L’histoire économique suggère que des restructurations de dettes seront inévitables.
La crise est finie : les tensions financières s’apaisent et l’activité redémarre timidement en Europe
Avec le retour de la croissance, de la constance dans la rigueur budgétaire et de la patience, la montagne de dettes publique héritée de la crise devrait se résorber progressivement. Tel est, rapidement résumé, le credo qui anime les responsables politiques européens.
Les moyens hétérodoxes pour se débarrasser du surendettement - le défaut ou la restructuration des dettes, l’inflation, la répression financière -, ce serait bon pour les pays en développement, pas pour les pays riches, qui se flattent de toujours honorer leurs engagements financiers.
Mémoire courte
Erreur, répondent Carmen Reinhart et Kenneth Rogoff. Les gouvernements ont la mémoire courte, et les deux économistes d’Harvard veulent la leur rafraîchir. Dans de précédents travaux, ils ont montré que c’est par un mélange ; d’inflation et de réglementation financière que les pays avancés ont résorbé leurs dettes publiques au sortir de la Seconde Guerre mondiale.
Aujourd’hui, certaines formes de répression financière sont à nouveau à l’œuvre : la politique d’achat massif de dettes publiques par les banques centrales américaine et britannique s’y apparente, de même que les nouvelles règles prudentielles qui imposent aux banques de détenir plus de titres publics (parce que considérés comme sûrs et très liquides). Quant à l’inflation, elle n’est plus taboue: le chef économiste du Fonds monétaire international (FMI) recommandait en 2010 de relever la cible à 4 %.

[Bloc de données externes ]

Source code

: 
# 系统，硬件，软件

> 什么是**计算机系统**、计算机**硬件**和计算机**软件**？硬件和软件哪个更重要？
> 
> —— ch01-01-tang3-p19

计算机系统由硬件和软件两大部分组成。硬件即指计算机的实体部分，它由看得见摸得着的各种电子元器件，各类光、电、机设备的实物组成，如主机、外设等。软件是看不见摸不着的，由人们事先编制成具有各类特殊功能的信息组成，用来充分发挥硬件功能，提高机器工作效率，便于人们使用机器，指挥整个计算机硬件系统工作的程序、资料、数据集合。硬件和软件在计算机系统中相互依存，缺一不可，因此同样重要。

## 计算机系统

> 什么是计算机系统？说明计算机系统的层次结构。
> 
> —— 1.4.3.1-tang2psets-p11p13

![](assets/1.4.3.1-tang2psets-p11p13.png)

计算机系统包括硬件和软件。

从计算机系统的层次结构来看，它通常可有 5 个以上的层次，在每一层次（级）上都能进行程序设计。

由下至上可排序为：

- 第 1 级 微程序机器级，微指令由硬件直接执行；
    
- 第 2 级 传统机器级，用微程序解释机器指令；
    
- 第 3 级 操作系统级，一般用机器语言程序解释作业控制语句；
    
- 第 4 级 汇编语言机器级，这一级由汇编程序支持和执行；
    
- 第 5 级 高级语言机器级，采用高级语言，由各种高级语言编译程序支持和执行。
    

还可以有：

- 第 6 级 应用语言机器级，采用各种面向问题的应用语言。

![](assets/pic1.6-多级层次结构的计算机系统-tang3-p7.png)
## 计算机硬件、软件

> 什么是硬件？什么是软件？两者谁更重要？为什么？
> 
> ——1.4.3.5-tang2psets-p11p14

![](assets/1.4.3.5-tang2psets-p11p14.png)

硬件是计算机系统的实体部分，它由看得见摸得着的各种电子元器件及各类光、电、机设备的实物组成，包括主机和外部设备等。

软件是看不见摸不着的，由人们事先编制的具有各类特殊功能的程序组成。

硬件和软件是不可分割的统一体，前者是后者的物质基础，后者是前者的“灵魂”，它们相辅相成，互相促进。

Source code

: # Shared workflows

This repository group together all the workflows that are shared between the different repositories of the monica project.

Mais le défaut, lui, demeure banni. Reinhart et Rogoff rappellent que les pays avancés y ont cependant eu recours il n’y a pas si longtemps. Ils reviennent sur un épisode oublié: l’abandon de créances consenti par les Etats-Unis en 1934 sur les dettes accumulées à leur égard par 17 pays européens pendant et après la Première Guerre mondiale.
A l’époque, la France et le Royaume-Uni avaient bénéficié d’une annulation de dette d’un montant supérieur à 20 % de leur PIB respectif.

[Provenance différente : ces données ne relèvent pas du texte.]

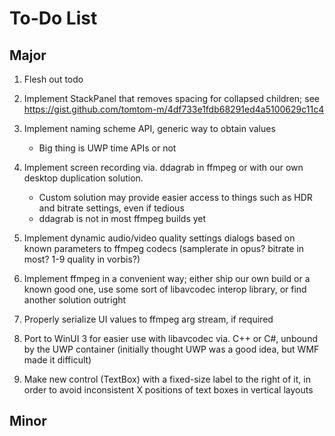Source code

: ﻿# To-Do List
## Major 

1. Flesh out todo
2. Implement StackPanel that removes spacing for collapsed children; see https://gist.github.com/tomtom-m/4df733e1fdb68291ed4a5100629c11c4
3. Implement naming scheme API, generic way to obtain values
    - Big thing is UWP time APIs or not
4. Implement screen recording via. ddagrab in ffmpeg or with our own desktop duplication solution. 
    - Custom solution may provide easier access to things such as HDR and bitrate settings, even if tedious
    - ddagrab is not in most ffmpeg builds yet
5. Implement dynamic audio/video quality settings dialogs based on known parameters to ffmpeg codecs (samplerate in opus? bitrate in most? 1-9 quality in vorbis?)
6. Implement ffmpeg in a convenient way; either ship our own build or a known good one, use some sort of libavcodec interop library, or find another solution outright
7. Properly serialize UI values to ffmpeg arg stream, if required
8. Port to WinUI 3 for easier use with libavcodec via. C++ or C#, unbound by the UWP container (initially thought UWP was a good idea, but WMF made it difficult)

9. Make new control (TextBox) with a fixed-size label to the right of it, in order to avoid inconsistent X positions of text boxes in vertical layouts
## Minor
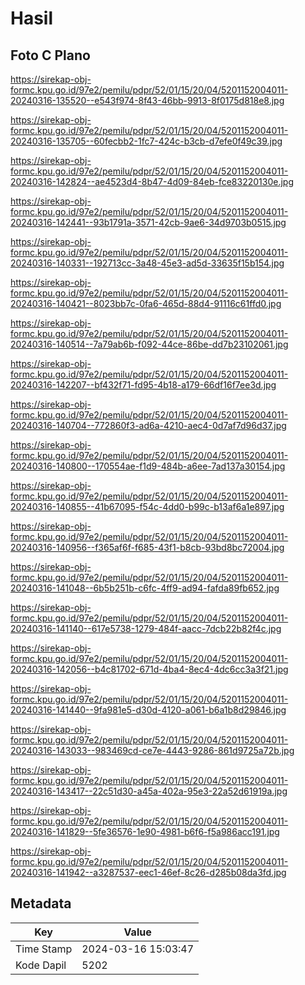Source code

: # Hasil

## Foto C Plano

https://sirekap-obj-formc.kpu.go.id/97e2/pemilu/pdpr/52/01/15/20/04/5201152004011-20240316-135520--e543f974-8f43-46bb-9913-8f0175d818e8.jpg

https://sirekap-obj-formc.kpu.go.id/97e2/pemilu/pdpr/52/01/15/20/04/5201152004011-20240316-135705--60fecbb2-1fc7-424c-b3cb-d7efe0f49c39.jpg

https://sirekap-obj-formc.kpu.go.id/97e2/pemilu/pdpr/52/01/15/20/04/5201152004011-20240316-142824--ae4523d4-8b47-4d09-84eb-fce83220130e.jpg

https://sirekap-obj-formc.kpu.go.id/97e2/pemilu/pdpr/52/01/15/20/04/5201152004011-20240316-142441--93b1791a-3571-42cb-9ae6-34d9703b0515.jpg

https://sirekap-obj-formc.kpu.go.id/97e2/pemilu/pdpr/52/01/15/20/04/5201152004011-20240316-140331--192713cc-3a48-45e3-ad5d-33635f15b154.jpg

https://sirekap-obj-formc.kpu.go.id/97e2/pemilu/pdpr/52/01/15/20/04/5201152004011-20240316-140421--8023bb7c-0fa6-465d-88d4-91116c61ffd0.jpg

https://sirekap-obj-formc.kpu.go.id/97e2/pemilu/pdpr/52/01/15/20/04/5201152004011-20240316-140514--7a79ab6b-f092-44ce-86be-dd7b23102061.jpg

https://sirekap-obj-formc.kpu.go.id/97e2/pemilu/pdpr/52/01/15/20/04/5201152004011-20240316-142207--bf432f71-fd95-4b18-a179-66df16f7ee3d.jpg

https://sirekap-obj-formc.kpu.go.id/97e2/pemilu/pdpr/52/01/15/20/04/5201152004011-20240316-140704--772860f3-ad6a-4210-aec4-0d7af7d96d37.jpg

https://sirekap-obj-formc.kpu.go.id/97e2/pemilu/pdpr/52/01/15/20/04/5201152004011-20240316-140800--170554ae-f1d9-484b-a6ee-7ad137a30154.jpg

https://sirekap-obj-formc.kpu.go.id/97e2/pemilu/pdpr/52/01/15/20/04/5201152004011-20240316-140855--41b67095-f54c-4dd0-b99c-b13af6a1e897.jpg

https://sirekap-obj-formc.kpu.go.id/97e2/pemilu/pdpr/52/01/15/20/04/5201152004011-20240316-140956--f365af6f-f685-43f1-b8cb-93bd8bc72004.jpg

https://sirekap-obj-formc.kpu.go.id/97e2/pemilu/pdpr/52/01/15/20/04/5201152004011-20240316-141048--6b5b251b-c6fc-4ff9-ad94-fafda89fb652.jpg

https://sirekap-obj-formc.kpu.go.id/97e2/pemilu/pdpr/52/01/15/20/04/5201152004011-20240316-141140--617e5738-1279-484f-aacc-7dcb22b82f4c.jpg

https://sirekap-obj-formc.kpu.go.id/97e2/pemilu/pdpr/52/01/15/20/04/5201152004011-20240316-142056--b4c81702-671d-4ba4-8ec4-4dc6cc3a3f21.jpg

https://sirekap-obj-formc.kpu.go.id/97e2/pemilu/pdpr/52/01/15/20/04/5201152004011-20240316-141440--9fa981e5-d30d-4120-a061-b6a1b8d29846.jpg

https://sirekap-obj-formc.kpu.go.id/97e2/pemilu/pdpr/52/01/15/20/04/5201152004011-20240316-143033--983469cd-ce7e-4443-9286-861d9725a72b.jpg

https://sirekap-obj-formc.kpu.go.id/97e2/pemilu/pdpr/52/01/15/20/04/5201152004011-20240316-143417--22c51d30-a45a-402a-95e3-22a52d61919a.jpg

https://sirekap-obj-formc.kpu.go.id/97e2/pemilu/pdpr/52/01/15/20/04/5201152004011-20240316-141829--5fe36576-1e90-4981-b6f6-f5a986acc191.jpg

https://sirekap-obj-formc.kpu.go.id/97e2/pemilu/pdpr/52/01/15/20/04/5201152004011-20240316-141942--a3287537-eec1-46ef-8c26-d285b08da3fd.jpg


## Metadata

| Key        | Value               |
| ---------- | ------------------- |
| Time Stamp | 2024-03-16 15:03:47 |
| Kode Dapil | 5202                |



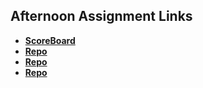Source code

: ## Afternoon Assignment Links

* **[ScoreBoard](https://github.com/millho/scoreboard)**
* **[Repo](https://github.com/millho/<ASSIGNMENT_REPO>)**
* **[Repo](https://github.com/millho/<ASSIGNMENT_REPO>)**
* **[Repo](https://github.com/millho/<ASSIGNMENT_REPO>)**
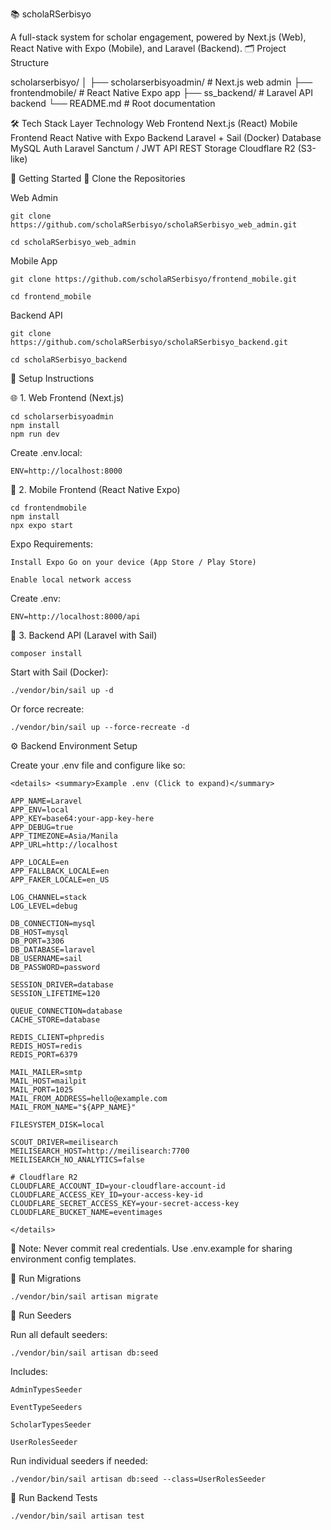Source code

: 📚 scholaRSerbisyo

A full-stack system for scholar engagement, powered by Next.js (Web), React Native with Expo (Mobile), and Laravel (Backend).
🗂️ Project Structure

scholarserbisyo/
│
├── scholarserbisyoadmin/    # Next.js web admin
├── frontendmobile/          # React Native Expo app
├── ss_backend/              # Laravel API backend
└── README.md                # Root documentation

🛠️ Tech Stack
Layer	Technology
Web Frontend	Next.js (React)
Mobile Frontend	React Native with Expo
Backend	Laravel + Sail (Docker)
Database	MySQL
Auth	Laravel Sanctum / JWT
API	REST
Storage	Cloudflare R2 (S3-like)

🚀 Getting Started
📁 Clone the Repositories

Web Admin

    git clone https://github.com/scholaRSerbisyo/scholaRSerbisyo_web_admin.git

    cd scholaRSerbisyo_web_admin

Mobile App

    git clone https://github.com/scholaRSerbisyo/frontend_mobile.git

    cd frontend_mobile

Backend API

    git clone https://github.com/scholaRSerbisyo/scholaRSerbisyo_backend.git

    cd scholaRSerbisyo_backend

🔧 Setup Instructions

🌐 1. Web Frontend (Next.js)

    cd scholarserbisyoadmin
    npm install
    npm run dev

Create .env.local:

    ENV=http://localhost:8000

📱 2. Mobile Frontend (React Native Expo)

    cd frontendmobile
    npm install
    npx expo start

Expo Requirements:

    Install Expo Go on your device (App Store / Play Store)

    Enable local network access

Create .env:

    ENV=http://localhost:8000/api

🧠 3. Backend API (Laravel with Sail)

    composer install

Start with Sail (Docker):

    ./vendor/bin/sail up -d

Or force recreate:

    ./vendor/bin/sail up --force-recreate -d


⚙️ Backend Environment Setup

Create your .env file and configure like so:

    <details> <summary>Example .env (Click to expand)</summary>

    APP_NAME=Laravel
    APP_ENV=local
    APP_KEY=base64:your-app-key-here
    APP_DEBUG=true
    APP_TIMEZONE=Asia/Manila
    APP_URL=http://localhost

    APP_LOCALE=en
    APP_FALLBACK_LOCALE=en
    APP_FAKER_LOCALE=en_US

    LOG_CHANNEL=stack
    LOG_LEVEL=debug

    DB_CONNECTION=mysql
    DB_HOST=mysql
    DB_PORT=3306
    DB_DATABASE=laravel
    DB_USERNAME=sail
    DB_PASSWORD=password

    SESSION_DRIVER=database
    SESSION_LIFETIME=120

    QUEUE_CONNECTION=database
    CACHE_STORE=database

    REDIS_CLIENT=phpredis
    REDIS_HOST=redis
    REDIS_PORT=6379

    MAIL_MAILER=smtp
    MAIL_HOST=mailpit
    MAIL_PORT=1025
    MAIL_FROM_ADDRESS=hello@example.com
    MAIL_FROM_NAME="${APP_NAME}"

    FILESYSTEM_DISK=local

    SCOUT_DRIVER=meilisearch
    MEILISEARCH_HOST=http://meilisearch:7700
    MEILISEARCH_NO_ANALYTICS=false

    # Cloudflare R2
    CLOUDFLARE_ACCOUNT_ID=your-cloudflare-account-id
    CLOUDFLARE_ACCESS_KEY_ID=your-access-key-id
    CLOUDFLARE_SECRET_ACCESS_KEY=your-secret-access-key
    CLOUDFLARE_BUCKET_NAME=eventimages

    </details>

🔐 Note: Never commit real credentials. Use .env.example for sharing environment config templates.

🧱 Run Migrations

    ./vendor/bin/sail artisan migrate

🌱 Run Seeders

Run all default seeders:

    ./vendor/bin/sail artisan db:seed

Includes:

    AdminTypesSeeder

    EventTypeSeeders

    ScholarTypesSeeder

    UserRolesSeeder

Run individual seeders if needed:

    ./vendor/bin/sail artisan db:seed --class=UserRolesSeeder

🧪 Run Backend Tests

    ./vendor/bin/sail artisan test
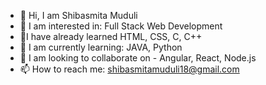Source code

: - 👋 Hi, I am Shibasmita Muduli
- 👀 I am interested in: Full Stack Web Development
- 💞️I have already learned HTML, CSS, C, C++
- 🌱 I am currently learning: JAVA, Python
- 💞️ I am looking to collaborate on - Angular, React, Node.js
- 📫 How to reach me: shibasmitamuduli18@gmail.com

<!---
ShibasmitaMuduli/ShibasmitaMuduli is a ✨ special ✨ repository because its `README.md` (this file) appears on your GitHub profile.
You can click the Preview link to take a look at your changes.
--->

Aujourd’hui, « il est difficile d’imaginer une résolution de la crise actuelle qui n’implique pas un rôle plus important pour les restructurations explicites de dettes », estiment les deux économistes, compte tenu de la montagne de dettes accumulées et de l’atonie vraisemblablement durable de la croissance. Les données qu’ils ont compilées montrent qu’un surendettement massif entrave la croissance pendant au moins deux décennies. Or, la dette publique des pays avancés se rapproche de son record historique de la fin de la Seconde Guerre mondiale.

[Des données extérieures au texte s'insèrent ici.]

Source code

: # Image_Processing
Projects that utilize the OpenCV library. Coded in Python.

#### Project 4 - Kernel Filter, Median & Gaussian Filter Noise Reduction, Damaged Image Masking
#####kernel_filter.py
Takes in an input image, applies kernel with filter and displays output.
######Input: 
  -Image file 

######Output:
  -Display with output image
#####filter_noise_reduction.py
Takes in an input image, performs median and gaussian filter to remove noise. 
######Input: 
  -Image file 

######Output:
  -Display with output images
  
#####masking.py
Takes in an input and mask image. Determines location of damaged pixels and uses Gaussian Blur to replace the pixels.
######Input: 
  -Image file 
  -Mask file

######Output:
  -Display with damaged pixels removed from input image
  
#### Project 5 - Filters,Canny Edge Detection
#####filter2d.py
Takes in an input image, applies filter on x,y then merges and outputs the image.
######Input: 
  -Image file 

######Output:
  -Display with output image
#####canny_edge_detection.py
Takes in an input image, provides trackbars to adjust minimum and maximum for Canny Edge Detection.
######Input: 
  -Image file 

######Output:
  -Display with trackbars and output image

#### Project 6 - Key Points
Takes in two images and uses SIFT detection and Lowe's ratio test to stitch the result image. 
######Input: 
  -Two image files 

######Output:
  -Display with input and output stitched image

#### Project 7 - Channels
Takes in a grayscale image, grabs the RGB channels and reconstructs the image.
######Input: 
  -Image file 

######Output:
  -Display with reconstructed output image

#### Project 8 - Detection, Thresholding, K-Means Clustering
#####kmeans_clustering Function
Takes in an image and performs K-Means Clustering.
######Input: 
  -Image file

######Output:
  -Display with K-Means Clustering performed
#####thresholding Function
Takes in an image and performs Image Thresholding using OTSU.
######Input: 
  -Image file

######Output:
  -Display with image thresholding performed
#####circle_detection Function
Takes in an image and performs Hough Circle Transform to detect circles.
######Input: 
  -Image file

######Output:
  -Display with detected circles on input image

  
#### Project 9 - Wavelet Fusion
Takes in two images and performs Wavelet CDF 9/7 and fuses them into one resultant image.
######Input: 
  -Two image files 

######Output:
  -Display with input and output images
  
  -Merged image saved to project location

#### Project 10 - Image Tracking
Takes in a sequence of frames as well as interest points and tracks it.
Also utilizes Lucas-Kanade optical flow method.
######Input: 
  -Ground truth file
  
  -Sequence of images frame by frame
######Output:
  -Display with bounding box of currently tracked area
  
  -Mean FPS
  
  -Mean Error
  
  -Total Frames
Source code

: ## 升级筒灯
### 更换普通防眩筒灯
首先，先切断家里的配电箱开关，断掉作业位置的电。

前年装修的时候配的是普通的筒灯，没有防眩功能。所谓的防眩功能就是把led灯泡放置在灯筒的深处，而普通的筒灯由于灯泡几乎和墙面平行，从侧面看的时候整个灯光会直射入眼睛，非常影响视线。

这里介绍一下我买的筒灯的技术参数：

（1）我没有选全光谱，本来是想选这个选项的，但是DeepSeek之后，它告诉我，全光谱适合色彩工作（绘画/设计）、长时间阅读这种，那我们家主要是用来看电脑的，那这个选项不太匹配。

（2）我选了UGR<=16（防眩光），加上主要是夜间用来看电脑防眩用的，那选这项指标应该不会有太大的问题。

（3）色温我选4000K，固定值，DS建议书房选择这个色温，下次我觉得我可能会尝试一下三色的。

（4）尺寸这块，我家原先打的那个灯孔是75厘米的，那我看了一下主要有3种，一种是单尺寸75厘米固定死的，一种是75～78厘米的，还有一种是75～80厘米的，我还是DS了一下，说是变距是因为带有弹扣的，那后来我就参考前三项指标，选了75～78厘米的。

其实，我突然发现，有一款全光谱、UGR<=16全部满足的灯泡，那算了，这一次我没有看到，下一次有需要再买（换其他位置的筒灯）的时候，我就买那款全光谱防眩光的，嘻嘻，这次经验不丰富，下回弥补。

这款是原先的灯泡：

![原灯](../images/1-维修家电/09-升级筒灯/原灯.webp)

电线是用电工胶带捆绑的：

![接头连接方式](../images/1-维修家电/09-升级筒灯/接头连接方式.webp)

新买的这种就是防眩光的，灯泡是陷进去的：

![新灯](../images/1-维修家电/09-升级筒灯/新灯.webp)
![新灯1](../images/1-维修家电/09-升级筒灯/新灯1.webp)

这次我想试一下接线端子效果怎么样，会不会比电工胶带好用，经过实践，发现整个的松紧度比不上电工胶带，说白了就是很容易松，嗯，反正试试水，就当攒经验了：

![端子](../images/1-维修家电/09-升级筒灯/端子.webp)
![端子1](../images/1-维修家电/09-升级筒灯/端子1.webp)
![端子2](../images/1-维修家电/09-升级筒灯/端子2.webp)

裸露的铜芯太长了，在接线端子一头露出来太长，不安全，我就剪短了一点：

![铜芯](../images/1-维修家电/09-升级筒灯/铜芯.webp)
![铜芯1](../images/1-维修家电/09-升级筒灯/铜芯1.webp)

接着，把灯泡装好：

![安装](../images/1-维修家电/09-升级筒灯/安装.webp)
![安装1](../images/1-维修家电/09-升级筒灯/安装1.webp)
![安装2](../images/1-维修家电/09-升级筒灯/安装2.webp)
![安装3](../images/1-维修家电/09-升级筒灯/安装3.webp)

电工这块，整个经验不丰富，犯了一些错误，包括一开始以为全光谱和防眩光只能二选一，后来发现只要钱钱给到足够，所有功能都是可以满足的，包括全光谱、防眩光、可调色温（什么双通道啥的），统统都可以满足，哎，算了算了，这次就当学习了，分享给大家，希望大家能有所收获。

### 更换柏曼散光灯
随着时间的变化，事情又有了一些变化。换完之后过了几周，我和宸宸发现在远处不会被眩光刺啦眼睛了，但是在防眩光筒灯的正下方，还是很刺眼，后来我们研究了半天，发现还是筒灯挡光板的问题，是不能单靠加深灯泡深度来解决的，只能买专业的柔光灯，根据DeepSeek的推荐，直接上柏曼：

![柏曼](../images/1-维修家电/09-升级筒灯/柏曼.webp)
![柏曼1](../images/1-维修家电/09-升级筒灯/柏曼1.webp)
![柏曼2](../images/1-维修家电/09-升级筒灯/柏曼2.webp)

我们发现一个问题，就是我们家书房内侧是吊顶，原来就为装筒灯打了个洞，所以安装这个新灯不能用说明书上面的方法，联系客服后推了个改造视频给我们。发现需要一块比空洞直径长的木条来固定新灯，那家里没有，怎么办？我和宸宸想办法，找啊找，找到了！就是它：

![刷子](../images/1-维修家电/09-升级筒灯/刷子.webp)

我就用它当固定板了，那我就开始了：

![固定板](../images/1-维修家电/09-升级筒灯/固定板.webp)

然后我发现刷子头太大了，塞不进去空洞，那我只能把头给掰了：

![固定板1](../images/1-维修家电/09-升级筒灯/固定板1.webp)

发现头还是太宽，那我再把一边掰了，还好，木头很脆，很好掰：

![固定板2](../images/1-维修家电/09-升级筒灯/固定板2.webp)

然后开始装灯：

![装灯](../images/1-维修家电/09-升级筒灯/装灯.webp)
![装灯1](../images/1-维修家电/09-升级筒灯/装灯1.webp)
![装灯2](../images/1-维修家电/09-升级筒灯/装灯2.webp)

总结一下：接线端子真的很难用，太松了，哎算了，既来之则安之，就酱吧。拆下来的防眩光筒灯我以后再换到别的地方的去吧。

Et ce record serait sans doute allègrement dépassé si on prenait en compte l’ensemble des dettes publiques et privées, et des engagements implicites liés au vieillissement. En outre, cette dette explosive est davantage qu’hier une dette extérieure, notamment en Europe. Or, si les créanciers domestiques peuvent être plumés discrètement par des voies réglementaires ou inflationnistes, cela reste plus difficile pour les créanciers extérieurs.